QUÉ ELABORAR => Reproduce textualmente los registros desde su comienzo hasta la línea que contiene "name author: (Cav.) A. Juss.", incluida esa línea.

DATOS PROPORCIONADOS =>

========================================================================

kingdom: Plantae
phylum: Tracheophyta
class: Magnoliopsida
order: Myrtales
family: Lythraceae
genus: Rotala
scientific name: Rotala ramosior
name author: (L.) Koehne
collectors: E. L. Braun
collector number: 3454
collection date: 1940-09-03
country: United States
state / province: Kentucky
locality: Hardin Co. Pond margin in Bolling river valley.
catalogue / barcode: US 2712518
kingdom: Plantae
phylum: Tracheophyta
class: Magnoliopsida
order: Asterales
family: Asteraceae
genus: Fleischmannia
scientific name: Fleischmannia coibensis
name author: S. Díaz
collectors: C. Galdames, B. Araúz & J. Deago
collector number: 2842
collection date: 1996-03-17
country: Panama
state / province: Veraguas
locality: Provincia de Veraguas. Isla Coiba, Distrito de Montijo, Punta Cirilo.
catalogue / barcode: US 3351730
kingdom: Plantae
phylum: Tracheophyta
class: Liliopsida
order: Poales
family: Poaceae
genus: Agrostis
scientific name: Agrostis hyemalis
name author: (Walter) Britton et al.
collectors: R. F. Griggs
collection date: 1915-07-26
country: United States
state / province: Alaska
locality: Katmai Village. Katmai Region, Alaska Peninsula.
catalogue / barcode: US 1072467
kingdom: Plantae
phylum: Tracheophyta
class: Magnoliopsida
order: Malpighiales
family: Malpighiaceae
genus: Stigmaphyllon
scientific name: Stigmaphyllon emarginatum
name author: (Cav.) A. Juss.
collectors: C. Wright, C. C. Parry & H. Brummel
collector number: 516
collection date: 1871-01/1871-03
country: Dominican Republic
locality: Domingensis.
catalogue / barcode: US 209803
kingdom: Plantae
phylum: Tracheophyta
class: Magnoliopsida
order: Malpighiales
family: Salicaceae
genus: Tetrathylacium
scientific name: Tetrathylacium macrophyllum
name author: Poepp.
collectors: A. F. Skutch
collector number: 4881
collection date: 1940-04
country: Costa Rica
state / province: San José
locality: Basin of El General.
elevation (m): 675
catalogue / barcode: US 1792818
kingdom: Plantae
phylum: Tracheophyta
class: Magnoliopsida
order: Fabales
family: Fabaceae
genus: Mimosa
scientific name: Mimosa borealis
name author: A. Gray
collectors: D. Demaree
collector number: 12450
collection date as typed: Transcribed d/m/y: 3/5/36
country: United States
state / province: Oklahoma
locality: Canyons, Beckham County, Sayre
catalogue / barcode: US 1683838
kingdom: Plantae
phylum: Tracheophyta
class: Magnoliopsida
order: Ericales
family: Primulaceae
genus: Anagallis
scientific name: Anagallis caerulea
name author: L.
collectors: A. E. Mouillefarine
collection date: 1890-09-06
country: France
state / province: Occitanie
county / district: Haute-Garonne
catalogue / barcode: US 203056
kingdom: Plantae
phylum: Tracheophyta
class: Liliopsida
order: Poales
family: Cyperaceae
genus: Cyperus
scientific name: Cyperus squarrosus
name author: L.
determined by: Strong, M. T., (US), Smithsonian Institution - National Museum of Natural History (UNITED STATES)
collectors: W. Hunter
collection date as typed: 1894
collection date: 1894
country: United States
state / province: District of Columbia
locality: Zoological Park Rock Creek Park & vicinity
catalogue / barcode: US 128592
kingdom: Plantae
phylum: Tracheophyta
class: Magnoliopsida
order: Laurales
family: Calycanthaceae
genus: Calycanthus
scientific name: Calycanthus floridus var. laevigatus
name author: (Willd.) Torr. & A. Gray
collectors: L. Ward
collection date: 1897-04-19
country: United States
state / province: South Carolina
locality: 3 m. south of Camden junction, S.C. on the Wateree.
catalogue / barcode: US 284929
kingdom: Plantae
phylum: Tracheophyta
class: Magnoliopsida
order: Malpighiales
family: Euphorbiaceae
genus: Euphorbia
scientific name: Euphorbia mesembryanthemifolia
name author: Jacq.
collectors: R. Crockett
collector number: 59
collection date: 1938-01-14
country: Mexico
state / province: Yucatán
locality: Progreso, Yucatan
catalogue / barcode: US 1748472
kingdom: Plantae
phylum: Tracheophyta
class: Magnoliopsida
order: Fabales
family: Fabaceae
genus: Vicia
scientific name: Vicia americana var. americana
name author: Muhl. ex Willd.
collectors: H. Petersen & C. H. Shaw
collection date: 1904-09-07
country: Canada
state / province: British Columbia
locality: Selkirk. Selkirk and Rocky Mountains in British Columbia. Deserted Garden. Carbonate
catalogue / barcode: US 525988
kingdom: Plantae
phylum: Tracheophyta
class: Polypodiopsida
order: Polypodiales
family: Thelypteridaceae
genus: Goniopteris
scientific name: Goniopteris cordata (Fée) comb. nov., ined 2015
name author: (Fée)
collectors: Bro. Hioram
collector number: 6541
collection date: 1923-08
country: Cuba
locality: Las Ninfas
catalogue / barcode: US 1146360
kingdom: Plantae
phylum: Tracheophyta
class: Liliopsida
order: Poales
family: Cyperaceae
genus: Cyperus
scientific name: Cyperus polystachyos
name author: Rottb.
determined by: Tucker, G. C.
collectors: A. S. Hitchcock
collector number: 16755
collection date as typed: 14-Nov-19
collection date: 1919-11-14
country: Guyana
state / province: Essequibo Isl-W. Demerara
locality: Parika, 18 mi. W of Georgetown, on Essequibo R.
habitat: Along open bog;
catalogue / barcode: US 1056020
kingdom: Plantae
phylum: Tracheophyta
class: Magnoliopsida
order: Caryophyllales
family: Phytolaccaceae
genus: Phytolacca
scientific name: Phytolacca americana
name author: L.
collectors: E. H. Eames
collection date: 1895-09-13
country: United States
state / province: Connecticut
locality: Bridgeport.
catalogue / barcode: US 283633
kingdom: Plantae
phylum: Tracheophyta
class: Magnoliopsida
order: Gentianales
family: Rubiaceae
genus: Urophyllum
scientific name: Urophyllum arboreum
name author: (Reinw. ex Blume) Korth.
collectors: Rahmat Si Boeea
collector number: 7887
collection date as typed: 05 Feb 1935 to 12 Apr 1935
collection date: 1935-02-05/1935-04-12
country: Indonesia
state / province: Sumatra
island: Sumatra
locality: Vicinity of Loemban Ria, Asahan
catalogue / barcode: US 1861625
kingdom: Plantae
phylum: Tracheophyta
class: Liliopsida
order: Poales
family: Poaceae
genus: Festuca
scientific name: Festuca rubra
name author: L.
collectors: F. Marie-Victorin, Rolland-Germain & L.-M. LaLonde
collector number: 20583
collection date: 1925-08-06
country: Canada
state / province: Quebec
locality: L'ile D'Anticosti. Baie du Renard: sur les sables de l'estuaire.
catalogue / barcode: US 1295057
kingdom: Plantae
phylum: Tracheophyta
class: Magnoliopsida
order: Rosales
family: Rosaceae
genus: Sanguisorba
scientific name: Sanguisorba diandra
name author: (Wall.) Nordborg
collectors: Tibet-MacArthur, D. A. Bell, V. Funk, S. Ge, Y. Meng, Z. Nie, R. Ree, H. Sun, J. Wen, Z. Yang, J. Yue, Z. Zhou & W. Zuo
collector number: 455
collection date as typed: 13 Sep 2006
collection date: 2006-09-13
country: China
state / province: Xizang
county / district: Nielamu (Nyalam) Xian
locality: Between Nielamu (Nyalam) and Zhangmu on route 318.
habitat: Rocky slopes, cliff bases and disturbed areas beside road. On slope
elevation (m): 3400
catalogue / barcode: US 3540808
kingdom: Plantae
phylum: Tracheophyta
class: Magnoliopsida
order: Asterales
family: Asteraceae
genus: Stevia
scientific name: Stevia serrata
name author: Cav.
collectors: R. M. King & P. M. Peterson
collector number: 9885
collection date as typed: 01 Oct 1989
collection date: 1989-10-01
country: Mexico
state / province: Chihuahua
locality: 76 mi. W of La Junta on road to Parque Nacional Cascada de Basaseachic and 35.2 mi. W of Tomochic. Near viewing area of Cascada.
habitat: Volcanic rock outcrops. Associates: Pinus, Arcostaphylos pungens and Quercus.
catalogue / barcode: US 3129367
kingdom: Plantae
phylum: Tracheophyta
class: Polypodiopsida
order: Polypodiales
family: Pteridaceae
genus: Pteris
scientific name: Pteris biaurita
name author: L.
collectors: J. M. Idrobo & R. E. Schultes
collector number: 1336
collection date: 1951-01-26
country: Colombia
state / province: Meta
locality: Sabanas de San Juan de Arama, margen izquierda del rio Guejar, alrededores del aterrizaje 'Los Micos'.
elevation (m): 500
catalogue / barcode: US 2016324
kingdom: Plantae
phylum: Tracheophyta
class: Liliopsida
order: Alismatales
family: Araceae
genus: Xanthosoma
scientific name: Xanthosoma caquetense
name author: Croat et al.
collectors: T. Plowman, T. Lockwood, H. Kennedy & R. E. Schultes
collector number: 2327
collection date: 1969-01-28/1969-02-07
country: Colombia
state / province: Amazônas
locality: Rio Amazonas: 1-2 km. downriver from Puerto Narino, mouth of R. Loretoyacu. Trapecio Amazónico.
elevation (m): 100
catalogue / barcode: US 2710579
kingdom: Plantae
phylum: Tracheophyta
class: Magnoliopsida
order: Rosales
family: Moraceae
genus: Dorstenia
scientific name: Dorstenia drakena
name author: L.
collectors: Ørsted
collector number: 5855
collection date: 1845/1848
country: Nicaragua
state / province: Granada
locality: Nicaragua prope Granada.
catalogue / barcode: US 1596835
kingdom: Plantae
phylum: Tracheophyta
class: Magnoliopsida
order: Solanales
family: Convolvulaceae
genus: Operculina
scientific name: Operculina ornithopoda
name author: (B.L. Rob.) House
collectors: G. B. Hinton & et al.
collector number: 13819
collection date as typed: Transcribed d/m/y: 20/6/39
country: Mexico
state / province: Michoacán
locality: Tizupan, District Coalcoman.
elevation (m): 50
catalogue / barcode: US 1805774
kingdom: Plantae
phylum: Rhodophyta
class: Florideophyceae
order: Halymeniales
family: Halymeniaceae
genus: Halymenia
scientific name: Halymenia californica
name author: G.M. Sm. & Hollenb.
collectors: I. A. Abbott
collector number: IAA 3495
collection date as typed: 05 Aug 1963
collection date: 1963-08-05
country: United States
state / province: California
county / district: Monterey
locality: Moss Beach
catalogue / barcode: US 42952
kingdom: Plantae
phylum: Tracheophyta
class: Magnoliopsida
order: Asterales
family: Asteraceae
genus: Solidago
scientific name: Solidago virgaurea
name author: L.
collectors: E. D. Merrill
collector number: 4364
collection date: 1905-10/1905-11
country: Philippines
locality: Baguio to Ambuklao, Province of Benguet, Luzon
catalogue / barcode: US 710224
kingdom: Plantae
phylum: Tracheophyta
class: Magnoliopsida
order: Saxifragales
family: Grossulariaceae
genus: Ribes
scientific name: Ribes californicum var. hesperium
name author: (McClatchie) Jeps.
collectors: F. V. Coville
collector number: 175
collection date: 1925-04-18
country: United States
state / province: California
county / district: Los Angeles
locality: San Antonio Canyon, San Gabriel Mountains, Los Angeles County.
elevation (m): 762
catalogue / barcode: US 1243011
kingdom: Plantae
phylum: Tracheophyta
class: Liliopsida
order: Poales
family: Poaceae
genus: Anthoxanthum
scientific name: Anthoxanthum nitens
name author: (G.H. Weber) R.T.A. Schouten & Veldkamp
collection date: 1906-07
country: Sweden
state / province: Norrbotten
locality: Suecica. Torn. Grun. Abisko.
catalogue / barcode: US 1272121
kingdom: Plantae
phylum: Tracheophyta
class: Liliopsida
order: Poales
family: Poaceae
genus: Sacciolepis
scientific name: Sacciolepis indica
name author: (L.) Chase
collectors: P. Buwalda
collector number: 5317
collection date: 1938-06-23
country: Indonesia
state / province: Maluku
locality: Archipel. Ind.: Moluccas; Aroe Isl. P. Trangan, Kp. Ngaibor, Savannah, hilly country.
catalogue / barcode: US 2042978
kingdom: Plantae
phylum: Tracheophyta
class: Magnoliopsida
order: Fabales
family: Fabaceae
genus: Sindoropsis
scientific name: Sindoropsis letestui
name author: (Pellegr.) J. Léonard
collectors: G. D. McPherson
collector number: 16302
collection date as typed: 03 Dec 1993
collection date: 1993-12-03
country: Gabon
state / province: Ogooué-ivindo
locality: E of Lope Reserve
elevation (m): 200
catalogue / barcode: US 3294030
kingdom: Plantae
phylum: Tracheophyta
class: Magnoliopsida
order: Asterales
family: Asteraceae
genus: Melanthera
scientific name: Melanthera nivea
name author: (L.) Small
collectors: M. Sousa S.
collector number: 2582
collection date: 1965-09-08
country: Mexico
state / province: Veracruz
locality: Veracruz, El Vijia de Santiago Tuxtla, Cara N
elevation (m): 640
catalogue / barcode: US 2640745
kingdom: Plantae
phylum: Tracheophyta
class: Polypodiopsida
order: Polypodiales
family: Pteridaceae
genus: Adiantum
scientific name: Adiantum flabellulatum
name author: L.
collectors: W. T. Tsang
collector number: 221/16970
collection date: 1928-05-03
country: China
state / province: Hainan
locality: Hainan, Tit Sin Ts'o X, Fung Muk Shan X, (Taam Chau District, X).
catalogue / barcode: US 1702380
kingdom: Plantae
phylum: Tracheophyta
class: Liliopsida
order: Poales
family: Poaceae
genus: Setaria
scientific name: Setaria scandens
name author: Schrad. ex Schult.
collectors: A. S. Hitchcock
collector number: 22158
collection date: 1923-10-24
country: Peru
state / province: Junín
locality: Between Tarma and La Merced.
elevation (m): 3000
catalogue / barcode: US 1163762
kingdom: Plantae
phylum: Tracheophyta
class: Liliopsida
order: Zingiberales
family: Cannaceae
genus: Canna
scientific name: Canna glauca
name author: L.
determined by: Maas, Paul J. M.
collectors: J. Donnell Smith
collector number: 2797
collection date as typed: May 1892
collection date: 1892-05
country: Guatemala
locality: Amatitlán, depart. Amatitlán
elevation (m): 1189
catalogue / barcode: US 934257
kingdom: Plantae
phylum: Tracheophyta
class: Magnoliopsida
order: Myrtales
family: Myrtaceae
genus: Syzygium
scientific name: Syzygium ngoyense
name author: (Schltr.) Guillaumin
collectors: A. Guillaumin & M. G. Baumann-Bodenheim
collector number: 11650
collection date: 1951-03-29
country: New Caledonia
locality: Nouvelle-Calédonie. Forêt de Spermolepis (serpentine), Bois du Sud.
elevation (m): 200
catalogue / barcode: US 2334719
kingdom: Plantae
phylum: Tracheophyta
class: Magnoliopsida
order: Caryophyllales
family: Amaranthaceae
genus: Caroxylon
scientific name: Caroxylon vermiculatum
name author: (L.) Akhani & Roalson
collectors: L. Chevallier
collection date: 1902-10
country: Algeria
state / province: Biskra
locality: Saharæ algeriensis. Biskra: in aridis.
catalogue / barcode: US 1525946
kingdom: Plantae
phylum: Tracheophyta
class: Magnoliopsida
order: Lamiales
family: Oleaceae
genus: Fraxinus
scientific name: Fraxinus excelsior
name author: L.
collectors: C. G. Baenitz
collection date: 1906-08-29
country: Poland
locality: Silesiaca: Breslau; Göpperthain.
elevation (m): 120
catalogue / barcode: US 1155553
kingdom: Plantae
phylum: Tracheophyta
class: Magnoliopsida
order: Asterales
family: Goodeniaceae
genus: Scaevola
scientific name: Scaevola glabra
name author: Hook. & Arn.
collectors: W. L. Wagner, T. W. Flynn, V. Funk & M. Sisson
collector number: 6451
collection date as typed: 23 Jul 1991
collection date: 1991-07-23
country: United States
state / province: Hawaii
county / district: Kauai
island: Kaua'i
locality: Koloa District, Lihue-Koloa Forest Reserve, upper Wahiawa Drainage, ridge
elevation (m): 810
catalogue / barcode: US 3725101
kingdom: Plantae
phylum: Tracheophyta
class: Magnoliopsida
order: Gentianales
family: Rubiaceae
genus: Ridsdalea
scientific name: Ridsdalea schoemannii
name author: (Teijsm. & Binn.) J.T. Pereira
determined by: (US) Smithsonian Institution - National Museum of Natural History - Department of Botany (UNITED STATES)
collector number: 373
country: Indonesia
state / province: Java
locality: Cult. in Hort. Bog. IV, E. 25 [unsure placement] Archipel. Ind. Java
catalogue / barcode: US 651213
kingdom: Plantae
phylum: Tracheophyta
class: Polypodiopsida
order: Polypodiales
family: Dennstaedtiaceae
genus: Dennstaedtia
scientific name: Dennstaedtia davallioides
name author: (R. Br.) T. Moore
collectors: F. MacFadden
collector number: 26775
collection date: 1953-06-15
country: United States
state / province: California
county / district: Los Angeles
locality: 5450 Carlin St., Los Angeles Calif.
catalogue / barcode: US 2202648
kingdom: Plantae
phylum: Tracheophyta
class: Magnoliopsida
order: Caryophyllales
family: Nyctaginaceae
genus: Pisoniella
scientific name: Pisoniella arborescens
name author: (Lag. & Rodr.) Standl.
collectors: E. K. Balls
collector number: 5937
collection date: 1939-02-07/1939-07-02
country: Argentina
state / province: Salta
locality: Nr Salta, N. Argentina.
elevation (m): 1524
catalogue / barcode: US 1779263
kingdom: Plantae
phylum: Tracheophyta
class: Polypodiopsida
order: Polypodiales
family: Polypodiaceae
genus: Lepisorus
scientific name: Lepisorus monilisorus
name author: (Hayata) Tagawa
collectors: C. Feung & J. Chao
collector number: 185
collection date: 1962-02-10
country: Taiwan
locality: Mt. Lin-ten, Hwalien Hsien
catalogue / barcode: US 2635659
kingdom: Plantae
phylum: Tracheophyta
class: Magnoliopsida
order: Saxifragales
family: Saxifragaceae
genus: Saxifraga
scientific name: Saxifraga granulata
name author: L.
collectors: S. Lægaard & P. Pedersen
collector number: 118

========================================================================

TAREA RESUELTA =>
kingdom: Plantae
phylum: Tracheophyta
class: Magnoliopsida
order: Myrtales
family: Lythraceae
genus: Rotala
scientific name: Rotala ramosior
name author: (L.) Koehne
collectors: E. L. Braun
collector number: 3454
collection date: 1940-09-03
country: United States
state / province: Kentucky
locality: Hardin Co. Pond margin in Bolling river valley.
catalogue / barcode: US 2712518
kingdom: Plantae
phylum: Tracheophyta
class: Magnoliopsida
order: Asterales
family: Asteraceae
genus: Fleischmannia
scientific name: Fleischmannia coibensis
name author: S. Díaz
collectors: C. Galdames, B. Araúz & J. Deago
collector number: 2842
collection date: 1996-03-17
country: Panama
state / province: Veraguas
locality: Provincia de Veraguas. Isla Coiba, Distrito de Montijo, Punta Cirilo.
catalogue / barcode: US 3351730
kingdom: Plantae
phylum: Tracheophyta
class: Liliopsida
order: Poales
family: Poaceae
genus: Agrostis
scientific name: Agrostis hyemalis
name author: (Walter) Britton et al.
collectors: R. F. Griggs
collection date: 1915-07-26
country: United States
state / province: Alaska
locality: Katmai Village. Katmai Region, Alaska Peninsula.
catalogue / barcode: US 1072467
kingdom: Plantae
phylum: Tracheophyta
class: Magnoliopsida
order: Malpighiales
family: Malpighiaceae
genus: Stigmaphyllon
scientific name: Stigmaphyllon emarginatum
name author: (Cav.) A. Juss.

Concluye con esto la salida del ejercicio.